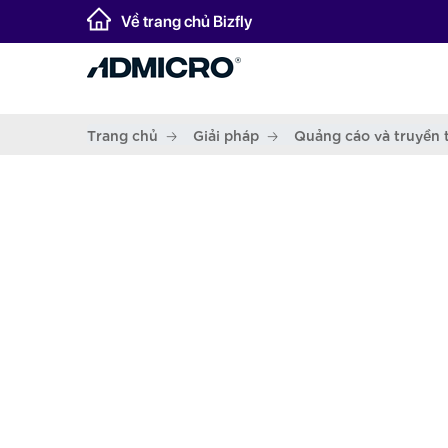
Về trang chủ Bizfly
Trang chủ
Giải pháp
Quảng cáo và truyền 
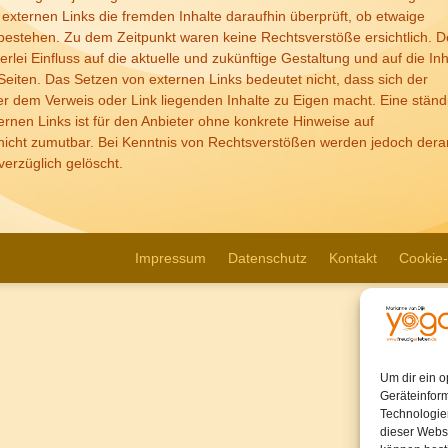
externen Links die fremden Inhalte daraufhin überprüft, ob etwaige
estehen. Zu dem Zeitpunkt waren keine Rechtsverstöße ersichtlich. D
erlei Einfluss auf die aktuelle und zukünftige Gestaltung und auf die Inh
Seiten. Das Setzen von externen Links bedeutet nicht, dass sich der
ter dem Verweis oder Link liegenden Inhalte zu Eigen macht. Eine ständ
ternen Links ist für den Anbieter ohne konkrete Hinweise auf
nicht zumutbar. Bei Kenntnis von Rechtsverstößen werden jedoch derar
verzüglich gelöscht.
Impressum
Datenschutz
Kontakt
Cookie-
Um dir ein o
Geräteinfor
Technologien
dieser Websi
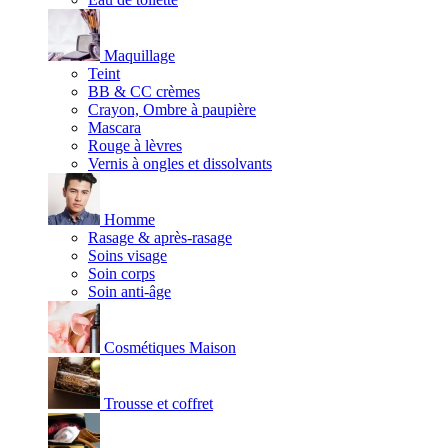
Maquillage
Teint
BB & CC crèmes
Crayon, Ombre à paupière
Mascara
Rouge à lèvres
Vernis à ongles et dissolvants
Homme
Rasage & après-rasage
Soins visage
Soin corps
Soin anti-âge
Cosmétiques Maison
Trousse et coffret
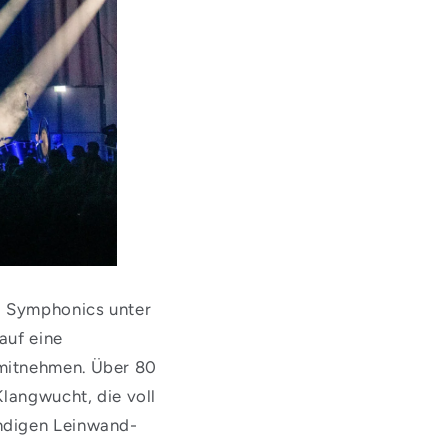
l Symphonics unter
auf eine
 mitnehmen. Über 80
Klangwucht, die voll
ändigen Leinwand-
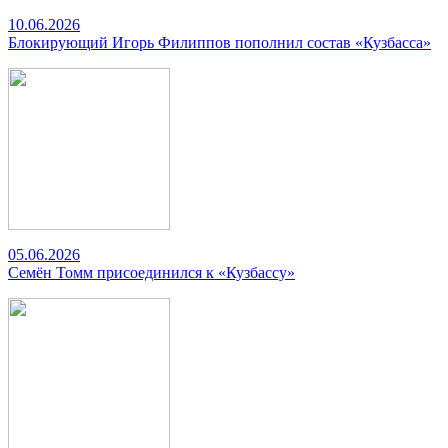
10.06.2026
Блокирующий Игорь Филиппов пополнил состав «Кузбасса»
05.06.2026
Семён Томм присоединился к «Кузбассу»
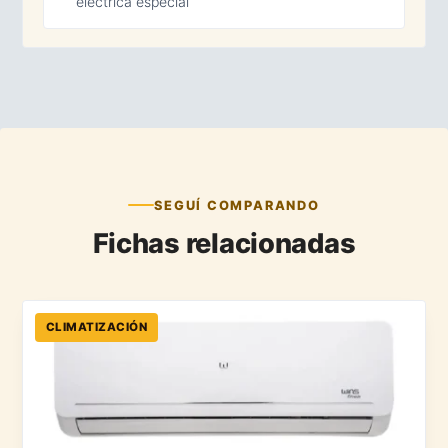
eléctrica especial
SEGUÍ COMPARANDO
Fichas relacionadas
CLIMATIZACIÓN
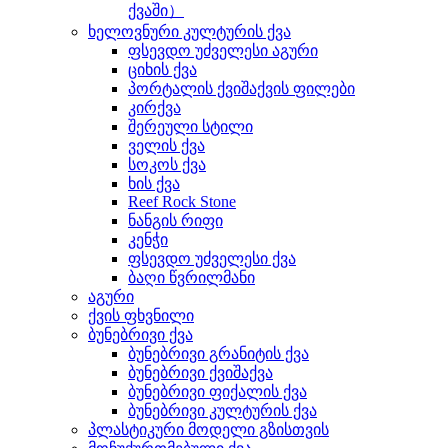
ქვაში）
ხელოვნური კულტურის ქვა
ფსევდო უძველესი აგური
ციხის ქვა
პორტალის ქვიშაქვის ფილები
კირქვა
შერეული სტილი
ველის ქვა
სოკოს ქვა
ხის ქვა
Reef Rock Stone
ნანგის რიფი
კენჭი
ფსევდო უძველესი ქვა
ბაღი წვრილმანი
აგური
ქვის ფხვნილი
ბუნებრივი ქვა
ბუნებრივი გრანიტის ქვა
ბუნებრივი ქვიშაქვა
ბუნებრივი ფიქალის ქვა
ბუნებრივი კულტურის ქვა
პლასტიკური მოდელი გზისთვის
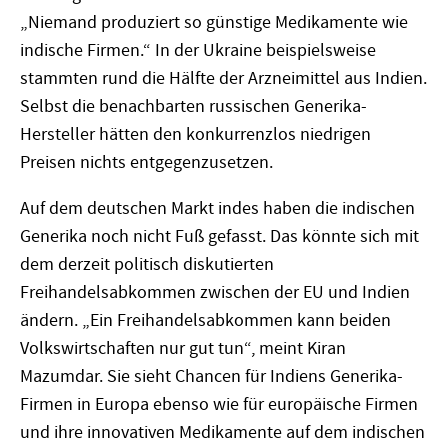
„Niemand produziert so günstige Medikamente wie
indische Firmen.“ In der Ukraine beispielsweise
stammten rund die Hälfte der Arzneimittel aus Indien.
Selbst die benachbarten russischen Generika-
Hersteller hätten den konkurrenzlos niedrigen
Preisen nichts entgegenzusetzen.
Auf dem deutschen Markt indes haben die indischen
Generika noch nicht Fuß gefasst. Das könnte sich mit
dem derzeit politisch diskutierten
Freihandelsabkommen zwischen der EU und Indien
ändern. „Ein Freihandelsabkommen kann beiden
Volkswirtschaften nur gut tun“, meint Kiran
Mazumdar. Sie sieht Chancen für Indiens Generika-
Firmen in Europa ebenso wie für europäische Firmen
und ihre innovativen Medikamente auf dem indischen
########################################
▶ **WHAT TO WORK ON**: Look at the entries above. Say how many lines have the word "externen", and give only the number.

▶ **ANSWER BOX**: 2